Gastroesophageal reflux disease (GERD) is a chronic digestive disease that occurs when stomach acid or, occasionally, bile flows back (refluxes) into your food pipe (esophagus). The backwash of acid irritates the lining of your esophagus and causes GERD signs and symptoms that are generally referred to as heartburn. In addition to heartburn symptoms, severe GERD can also cause problems with worsening asthma, recurrent pneumonia, or chronic laryngitis. The treatment for GERD is usually begun with lifestyle modification and diet changes. When this is insufficient, medications can be added to manage the symptoms.
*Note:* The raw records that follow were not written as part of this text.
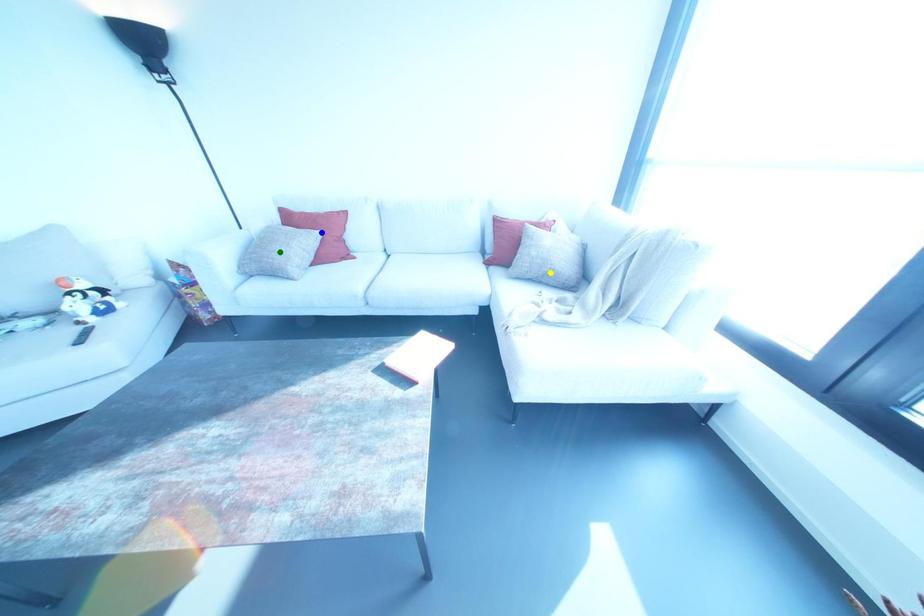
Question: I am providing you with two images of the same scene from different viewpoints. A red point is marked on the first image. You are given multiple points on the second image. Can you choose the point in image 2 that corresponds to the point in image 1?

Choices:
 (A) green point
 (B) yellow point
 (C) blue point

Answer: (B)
For some patients these treatments might not be enough and surgery may be indicated.
The laparoscopic Nissen fundoplication is the standard operation to treat severe GERD that is not controlled with medications. In general, the top of the stomach is wrapped around the lower esophagus in order to reinforce the valve at the end of the esophagus that limits reflux of stomach contents back into the esophagus. Therefore, it is called an “anti-reflux” procedure. In general, 90% of patients who have this operation can expect to have good improvement in their heartburn symptoms and be able to stop using medications.
- The indications for a Nissen Fundoplication procedure include:
- Patient who does not want to take medicine for life
- Patients who are allergic to proton pump inhibitor (PPI) medications
- Patients who develop resistance to PPI medications
- Patients who develop complications from GERD despite taking PPI medications. (ie. bleeding, ulcers, strictures)
- Patients who have proximal reflux complications. (ie. asthma, hoarseness, pneumonia)
Revision Nissen fundoplication:
There is a small sub-group of patients who undergo Nissen fundoplication for GERD who initially do well and then experience recurrent symptoms or complications because of a recurrent hiatal hernia or having the wrap slip down onto the stomach. These patients are candidates for a laparoscopic revision procedure to address their issues.